上石町(かみごくちょう 現在の上石町)

米穀豪商たちが築いたまち

江戸時代の初めには、「石町(こくちょう)」または「本石町(ほんごくちょう)」とも呼ばれ穀物を売買する人が住んでいました。「石」は「穀」を意味し、豪商の米座(米穀商の同業組合)がありました。江戸時代に編纂された『駿国雑志』によると、家康公が駿府在城時に穀物販売を上石町と下石町に限定したことにより、穀物商人が集まっていたとされています。

上石町一丁目の町並み

 

江戸時代後半になると、穀物の商いは下石町が主体になり、上石町は指物師(さしものし)や塗師などが集まる職人の町に変わっていきました(駿府城下町では上の名がつくと北、下は南を位置します)。

作業指示
上石町の歴史を紹介する本文を、最後の文の後から書き継ぐこと。

(保存済みのデータ項目)
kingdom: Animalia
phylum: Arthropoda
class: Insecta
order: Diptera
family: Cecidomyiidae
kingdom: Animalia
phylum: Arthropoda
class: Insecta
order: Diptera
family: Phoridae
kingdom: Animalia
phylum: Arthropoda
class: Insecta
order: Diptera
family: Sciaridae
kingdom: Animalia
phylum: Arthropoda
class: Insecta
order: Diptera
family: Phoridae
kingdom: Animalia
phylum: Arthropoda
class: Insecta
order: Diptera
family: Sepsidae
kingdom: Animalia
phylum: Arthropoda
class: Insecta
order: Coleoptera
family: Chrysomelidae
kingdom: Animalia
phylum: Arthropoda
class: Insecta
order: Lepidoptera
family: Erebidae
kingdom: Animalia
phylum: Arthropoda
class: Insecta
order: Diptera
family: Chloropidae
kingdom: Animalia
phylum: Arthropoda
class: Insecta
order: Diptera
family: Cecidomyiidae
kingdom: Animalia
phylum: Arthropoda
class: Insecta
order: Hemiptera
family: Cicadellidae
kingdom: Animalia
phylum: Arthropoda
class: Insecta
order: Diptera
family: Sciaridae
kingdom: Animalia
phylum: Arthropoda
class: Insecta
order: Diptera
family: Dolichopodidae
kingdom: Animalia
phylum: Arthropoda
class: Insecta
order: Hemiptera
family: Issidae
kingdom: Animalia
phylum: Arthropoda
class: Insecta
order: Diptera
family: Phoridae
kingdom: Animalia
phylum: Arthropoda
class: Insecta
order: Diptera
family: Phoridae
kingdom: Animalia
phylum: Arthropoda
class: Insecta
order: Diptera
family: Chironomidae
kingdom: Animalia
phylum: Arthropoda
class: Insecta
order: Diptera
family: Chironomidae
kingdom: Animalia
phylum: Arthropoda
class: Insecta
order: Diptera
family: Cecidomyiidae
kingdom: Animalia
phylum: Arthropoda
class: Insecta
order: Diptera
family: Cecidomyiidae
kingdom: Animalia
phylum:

課題の解答
上石町は一丁目と二丁目がありましたが、昭和20年(1945)以降、周辺の人宿町、両替町、本通二丁目の一部との編入・分割が行われ、現在の上石町(丁目なし)となりました。

上石町二丁目の町並み 人宿町二丁目方面

 

●こぼれ話 その1●

地内にある円乗山明泉寺(えんじょうざんみょうせんじ)には、鷹匠(主君の鷹の世話をし、鷹狩りに従事した)として家康公に長年仕え、辞職した後に安倍川町の歓楽街を造り、自身も伏見屋という店を経営し、遊郭支配にあたった伊部勘右衛門(※1)の墓があります。

(※1)伊部勘右衛門については「53.安倍川町(あべかわちょう)」に記載。

明泉寺

 

伊部勘右衛門の墓

 

●こぼれ話 その2●

江戸時代後半、地内は塗師などの職人が集まる町になりました。塗師とは漆細工や漆器製造をする職人を指します。蒔絵は漆で模様を描いて、漆が乾かないうちに金銀錫(すず)粉や色粉を蒔きつけ文様を付けた、わが国独自の美術工芸です。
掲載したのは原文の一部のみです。